I'll  tell him it's  so real
even I can't tell the difference.
Then ask if I can read my poems.
He may squint at me, grin,
and look aside to the others
rinsing glasses all the while
as though the weather depended on it.
I will turn to the people at the bar
their eyes fixed on the TV overhead
their hands clutching spirits in a glass
as if it were the elixir of life.
I'll go sit between the  lavender Tee shirt
and the metal studded over-age hot rodder
and join them in their happy hour.
Ask them what they do.

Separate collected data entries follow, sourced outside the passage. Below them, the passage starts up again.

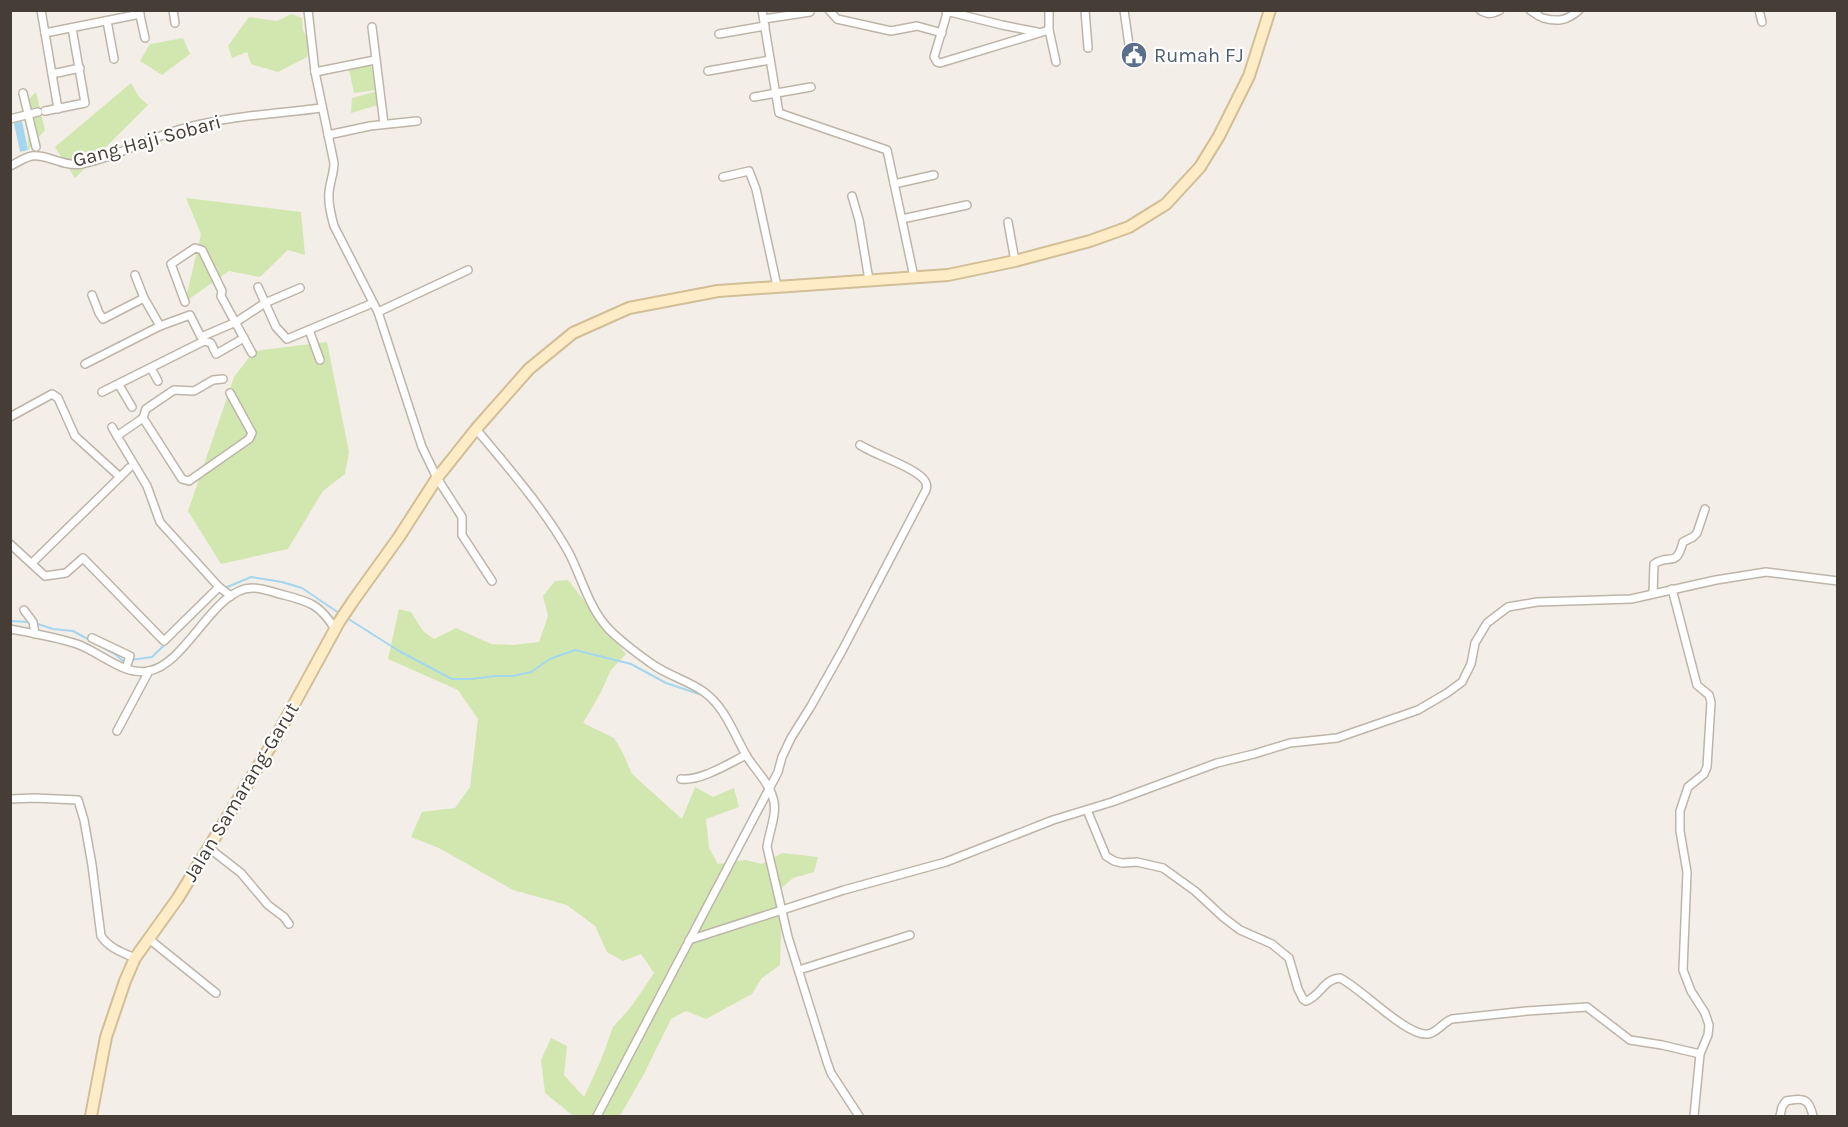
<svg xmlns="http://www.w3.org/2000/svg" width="1848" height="1127" viewBox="0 0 1848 1127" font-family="Karla,sans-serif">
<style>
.green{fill:#d2e7b0}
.water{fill:#a4d6ef}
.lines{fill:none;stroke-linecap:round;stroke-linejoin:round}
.stream{stroke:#a4d6ef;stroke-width:2}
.minor-casing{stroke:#beb5a9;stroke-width:10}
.secondary-casing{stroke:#d2be97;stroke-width:14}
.minor{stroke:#fff;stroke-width:7}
.secondary{stroke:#feecc6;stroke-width:10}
.labels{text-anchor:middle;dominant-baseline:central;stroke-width:4.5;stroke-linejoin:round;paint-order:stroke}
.service-label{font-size:20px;fill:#4e5e75;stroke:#fff;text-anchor:start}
.street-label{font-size:20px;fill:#463e36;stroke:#fff}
</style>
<rect width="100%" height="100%" fill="#f3eee7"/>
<g class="green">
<path d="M292,14L302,18L303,30L309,42L307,57L278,72L251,64L247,52L232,58L228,46L249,17L277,21Z"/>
<path d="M183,38L190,54L162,75L140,61L150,44Z"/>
<path d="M371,65L377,90L354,93L349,70Z"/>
<path d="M131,83L139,97L148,105L75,178L55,147Z"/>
<path d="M378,91V105L351,113L352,98Z"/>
<path d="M36,92L45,130L28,150V100Z"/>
<path d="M186,198L301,212L305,255L288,250L260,277L229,271L185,302L201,234Z"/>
<path d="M327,342L349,452L345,474L323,491L288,549L221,564L188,511L234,377L254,351Z"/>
<path d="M568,580L626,654L611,670L601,692L583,723L614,738L623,753L632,774L682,819L695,787L713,797L734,788L739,807L706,819L709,848L718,864L746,860L762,864L782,853L818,857L814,872L793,878L778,891L781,933L780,965L762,978L752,994L706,1019L686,1011L671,1019L645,1072L620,1116H571V1114L545,1093L541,1060L551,1038L567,1046L564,1075L584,1097L601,1060L613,1027L631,1007L654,973L641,954L623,961L607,952L595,926L567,905L513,890L439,848L411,837L422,812L455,808L470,787L478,719L458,690L388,659L399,609L411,612L423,631L434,639L456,628L491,644L513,645L539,642L548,616L543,596L555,581Z"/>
</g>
<path class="water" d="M22,121L28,150L20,152L14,123Z"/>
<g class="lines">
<g class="stream">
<path d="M225,588L251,577L282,582L302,588L339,613"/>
<path d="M347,618L399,651L452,679H472L495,676H513L531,672L550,659L575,650L631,664L666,683L699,694"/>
<path d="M10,621L29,622"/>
<path d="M35,623L53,629L73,631L115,654L123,661L152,657L190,620"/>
</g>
<defs>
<g id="minor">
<path d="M41,10L58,109"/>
<path d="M173,10L175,23"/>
<path d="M308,10L315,72L334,163C334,173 330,182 329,192C328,204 331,215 334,226L378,312L422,447L437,478L462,517V535L492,581"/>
<path d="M762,10L779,113L887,150L914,277"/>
<path d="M829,10L837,19L891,31L917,26L942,33"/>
<path d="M948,10L934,57L937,62L940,63L1049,30V10"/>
<path d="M1085,10L1088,48"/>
<path d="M1124,10L1129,45"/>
<path d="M1480,10C1488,15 1492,14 1500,10"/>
<path d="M1530,10L1539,16"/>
<path d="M1759,10L1762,22"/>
<path d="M139,11L145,38"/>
<path d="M946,11L1002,25L1037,32"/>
<path d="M1543,18C1557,22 1567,21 1579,10"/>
<path d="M764,19L810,12"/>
<path d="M107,21L114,59"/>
<path d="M372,27L384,124"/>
<path d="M1049,30L1056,62"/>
<path d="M45,33L140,14"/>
<path d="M719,34L765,26"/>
<path d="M708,71L770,60"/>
<path d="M315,72L375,60"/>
<path d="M52,74L80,68"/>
<path d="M23,93L36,147"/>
<path d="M754,97L811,87"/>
<path d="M45,111L85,103L72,28"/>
<path d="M10,119L38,112"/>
<path d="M328,135L370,126L417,121"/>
<path d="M10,166C17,163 25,157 32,156C48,154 63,167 81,164C116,157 147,139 181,129C227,116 275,114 322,108"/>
<path d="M723,177L749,171L756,189L777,286"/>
<path d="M894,184L934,175"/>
<path d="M852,196L859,220L869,280"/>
<path d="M902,219L967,205"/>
<path d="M1008,222L1015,261"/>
<path d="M135,275L144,298L160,326"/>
<path d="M258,287L276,327L287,339L373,303"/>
<path d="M92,295L99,313L103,319L144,298"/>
<path d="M185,302L171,264L195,248L202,250L222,291L221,296L252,353"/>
<path d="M378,312L468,270"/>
<path d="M309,330L320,360"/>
<path d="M203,339L204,341L211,343L216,354L244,338"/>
<path d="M85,364L160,326L190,315L201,337L236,322L265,303L300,288"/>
<path d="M151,368L158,381"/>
<path d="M223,379L213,380L194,391L174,390L146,409L143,418L117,436L147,486L160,522L219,587L231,596"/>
<path d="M119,385L132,407"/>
<path d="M102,392L204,341"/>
<path d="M10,417L52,394L58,398L75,436L120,477L32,563"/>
<path d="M143,418L182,479L189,481L249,439L252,433L230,393"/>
<path d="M112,427L117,436"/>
<path d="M476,429C507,466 546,511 569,553C581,576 588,605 606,626C615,637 643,658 655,666C670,676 689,681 704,692C725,707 734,734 746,755C754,769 769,782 773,798C778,812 769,832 767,847L788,937L827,1062L831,1073L859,1116"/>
<path d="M120,477L129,468"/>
<path d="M10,544L45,576L66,573L83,558L164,641L219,587"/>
<path d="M1672,589L1697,685L1709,695L1711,702L1707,767L1704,774L1688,787L1680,811V831L1687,872L1683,970L1691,991L1705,1013L1709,1025L1708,1035L1700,1054L1694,1116"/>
<path d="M1653,594L1654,564C1670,553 1676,569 1683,542L1693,537L1697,533L1705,509"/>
<path d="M24,610L33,622L35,634"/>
<path d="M10,629C32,633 56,637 77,644C100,652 123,676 149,671C187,664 214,587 253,588C263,588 275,593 284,595C311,602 320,605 335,629"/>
<path d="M92,638L130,656L126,668"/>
<path d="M117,731L149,671"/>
<path d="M681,779C701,781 728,764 746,755"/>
<path d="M10,799L34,798L78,800L84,820L92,865L101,936C109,948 123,953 135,958"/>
<path d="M1087,810L1106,856L1114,861L1122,863L1137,862L1163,868L1195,891L1223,917L1240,930L1272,944L1289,958L1298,989L1303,999L1306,1001C1320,997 1323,979 1340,978C1361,988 1407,1037 1428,1034C1437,1033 1443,1022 1452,1019L1527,1011L1587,1007L1630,1040L1662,1045L1700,1054"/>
<path d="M209,848L241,873L268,905L284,917L289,924"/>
<path d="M149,939L216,993"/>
<path d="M689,940L844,890L946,862L1053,820L1112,802L1217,763L1254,754L1290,743L1337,738L1418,710L1447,693L1462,682L1471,664L1475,643L1487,623L1508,607L1537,602L1631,599L1716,580L1766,572L1838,581"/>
<path d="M799,970L910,935"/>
<path d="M597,1116L778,772L782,757L791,738L811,706L843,649L926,490C927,486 927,485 925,481C917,468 875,455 860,445"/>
<path d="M1780,1116L1782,1107L1786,1101C1804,1097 1809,1099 1813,1116"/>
</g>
<path id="secondary" d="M91,1116L106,1037L125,981L135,958L178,898L275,739L339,622L353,601L399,537L437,478L476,429L529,369L573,333L629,308L718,291L948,275L1015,261L1090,241L1129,227L1166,204L1200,167L1219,136L1249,76L1270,10"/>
</defs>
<use href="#minor" class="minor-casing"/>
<use href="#secondary" class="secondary-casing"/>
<use href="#minor" class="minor"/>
<use href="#secondary" class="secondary"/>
</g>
<defs>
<symbol id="civic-disc" viewBox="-11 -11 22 22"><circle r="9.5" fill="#5c6f8a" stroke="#fff"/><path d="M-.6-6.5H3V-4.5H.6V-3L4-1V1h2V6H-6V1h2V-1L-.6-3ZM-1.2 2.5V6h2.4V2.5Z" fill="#fff"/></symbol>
</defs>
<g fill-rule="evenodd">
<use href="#civic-disc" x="1119" y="40" width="30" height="30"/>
</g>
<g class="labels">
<g class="service-label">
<text x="1154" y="55">Rumah FJ</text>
</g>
<g class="street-label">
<text transform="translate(147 141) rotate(-15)">Gang Haji Sobari</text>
<text transform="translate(241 792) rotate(-59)">Jalan Samarang-Garut</text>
</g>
</g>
<rect width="1848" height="1127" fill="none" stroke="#463e36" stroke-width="24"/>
</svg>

Why they're here.
I'll offer to read my poems.
They'll refuse and ask me
why I am wearing white
on a somber day in winter.
I will tell them white is the color of poetry
and would they like to hear my white poetry?
They will turn away
 

and reject my proposal.
That would be hard to take.
It would really set me off.
I'd throw my poems in their faces
tear up the place like a rejection slip.
Then I'd walk out into the night
and rouse the cabbie asleep at the wheel.
He'll ask me "Where to, lady?"
What would I say?
 

Gaetana Cannavo


A ROSE BY ANY OTHER NAME

when sally said no
and meant it,
no matter how often.
the night the coach let me "warm'
the bench during a playoff game
my senior year in high school.
every paper i turned into my
english teacher, as i remember.
all the doors that closed too quickly
in my face, the summer i tried selling
magazine subscriptions.
the kidney someone gave
my neighbor.
the songs i offer
my music publisher on a regular
basis.
my doctor's advice.
this poem?

ray cutshaw


AWAITING ACCEPTANCE

I will have coffee and cigarettes on the porch.
I will watch the morning, building itself from

fading darkness.  The men will arrive,
and I will think that this is work

which I could do myself, but it will not
be true: there are to be new steps, and I

will only watch.  There will be scrap heaps
and sawdust, and I will be busy, inspecting

cobwebs in the joists, pondering errant
commas, and watching for the mailman.